Getting OpenNLP parser to work

I was not able to get OpenNLP parser to work. There were no samples to play with, no command line tools to run. And I don’t even want to talk about documentation. That’s because there was not any. There was an attempt at lame joke (at least that’s the only sense I can make of what.html file), but no actual documentation.

Finally, I pinged my research colleague who did get the toolkit working (thanks Scott). Turns out to be there is a whole set of model files missing from the tool’s download. They are linked to from a separate page on the original website (not even in the download).

I am downloading the models now and hopefully will be on my way. But I can certainly see why this particular toolkit is mentioned much less frequently than Stanford’s or Bikel’s.

After the fact, I have also found a mini tutorial by Daniel McLaren explaining OpenNLP components and showing some sample code and output. Looks better than what’s bundled with OpenNLP itself. Maybe Daniel and Thomas Morton (author of OpenNLP) should talk.

11 thoughts on “Getting OpenNLP parser to work”

  1. You can use 2 lines of code to get you’re sentences parsed 🙂 [figured it out partly thanks to the tutorial you linked in]

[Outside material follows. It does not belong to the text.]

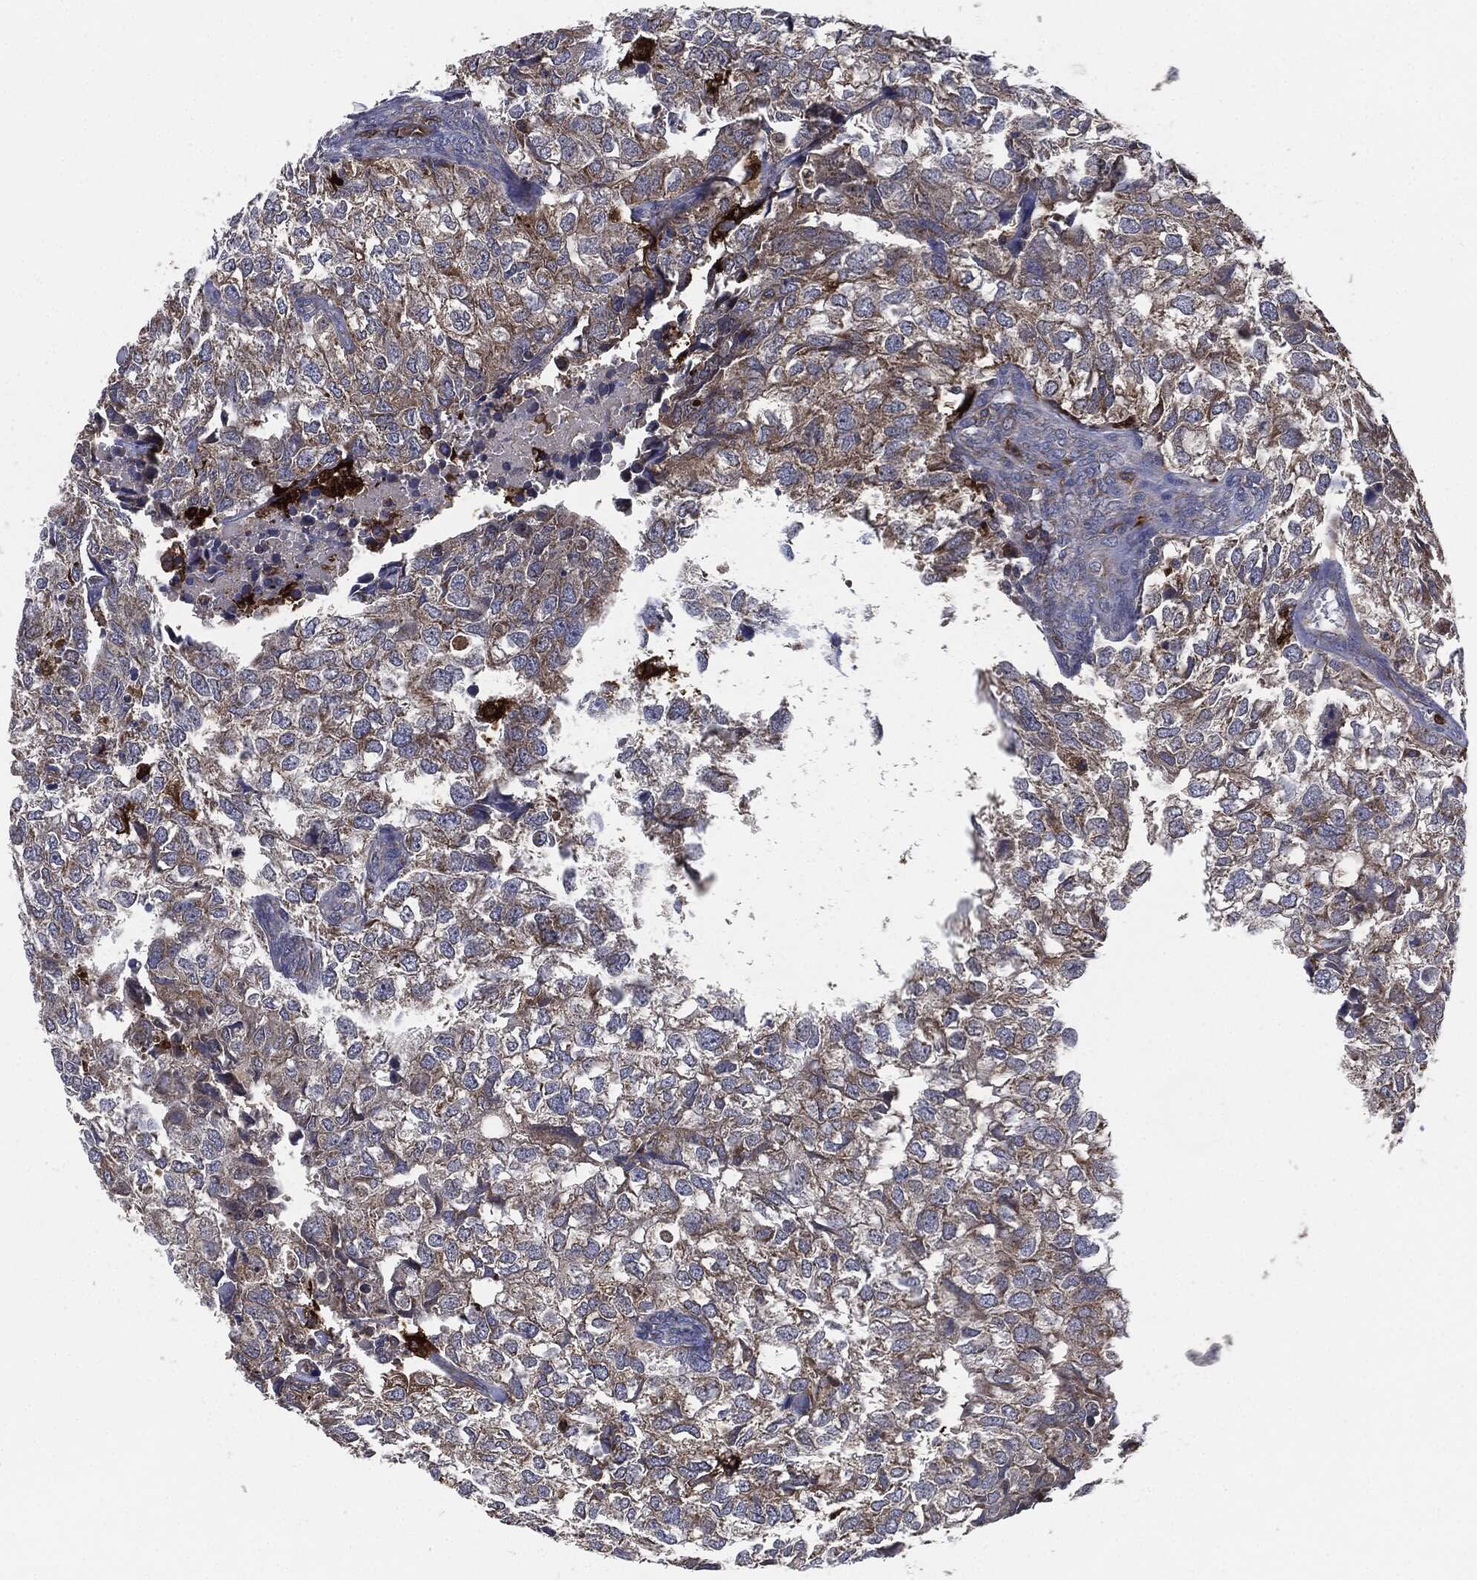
{"staining": {"intensity": "moderate", "quantity": "25%-75%", "location": "cytoplasmic/membranous"}, "tissue": "breast cancer", "cell_type": "Tumor cells", "image_type": "cancer", "snomed": [{"axis": "morphology", "description": "Duct carcinoma"}, {"axis": "topography", "description": "Breast"}], "caption": "This micrograph reveals immunohistochemistry staining of infiltrating ductal carcinoma (breast), with medium moderate cytoplasmic/membranous expression in about 25%-75% of tumor cells.", "gene": "TMEM11", "patient": {"sex": "female", "age": 30}}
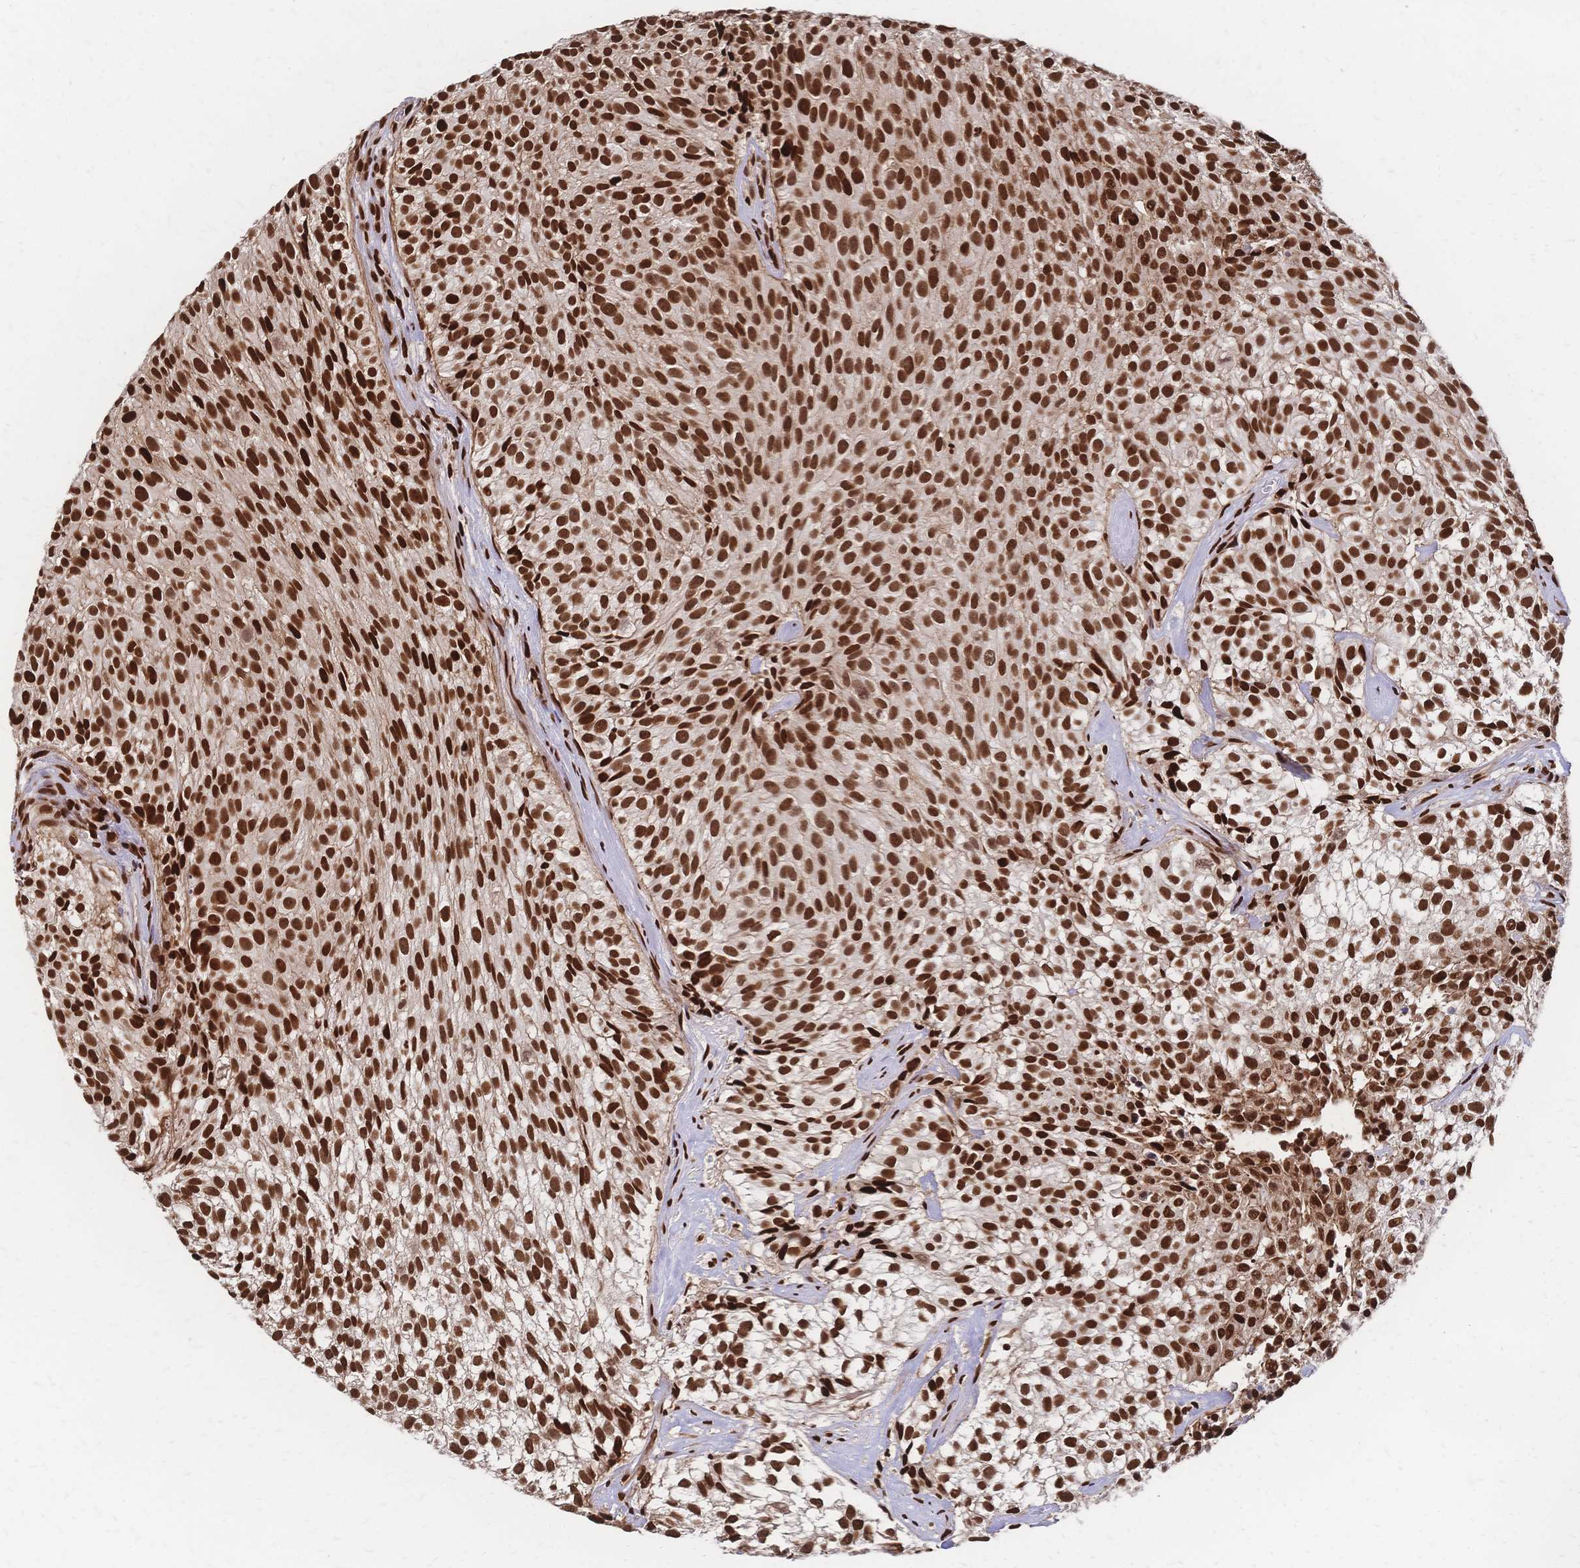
{"staining": {"intensity": "strong", "quantity": ">75%", "location": "nuclear"}, "tissue": "urothelial cancer", "cell_type": "Tumor cells", "image_type": "cancer", "snomed": [{"axis": "morphology", "description": "Urothelial carcinoma, Low grade"}, {"axis": "topography", "description": "Urinary bladder"}], "caption": "Urothelial cancer tissue displays strong nuclear expression in approximately >75% of tumor cells", "gene": "HDGF", "patient": {"sex": "male", "age": 70}}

    String sentence = "This is some random sentence to get you started";

    // Load the serialized parser
    ParserME parser = TreebankParser.getParser("wherever-your-parser-dir-is/");

    // Parse the sentence, and fetch an array containing the best 1 parses, access the first (0) element and display it
    TreebankParser.parseLine(sentence, parser, 1)[0].show();

  2. dude… daniel maclaren’s tutorial is based on code within the OpenNLP package itself. In fact almost all the code’s taken from the english.* java files. It is open source after all, all you have to do is read through the source. chill man chill.

  3. Quek,

    I don’t buy ‘read the source’ argument in the context of this article. Code, and especially NLP code, is not easy to read and therefore has a higher learning curve than tutorials and good documentations. Therefore, people with not enough time (or patience) will drop out early and go look at something else. That’s why one of the measure of success for open source projects is whether they have a good introductory book published.

    Obviously, not everything can be documented, but it should be easy to at least start quickly and judge whether it is worth spending extra time on looking through the code.

    That’s what happened with Stanford parser for me. There was just enough documentation to start and then I read the source to figure out the additional options.

  4. I wrote a small program which takes a simple XML file, cleans it and uses the detector/tokenizer/tagger/chunker (in that order). The download link and the install instructions (it’s an Ant build.xml) can be found here.

Comments are closed.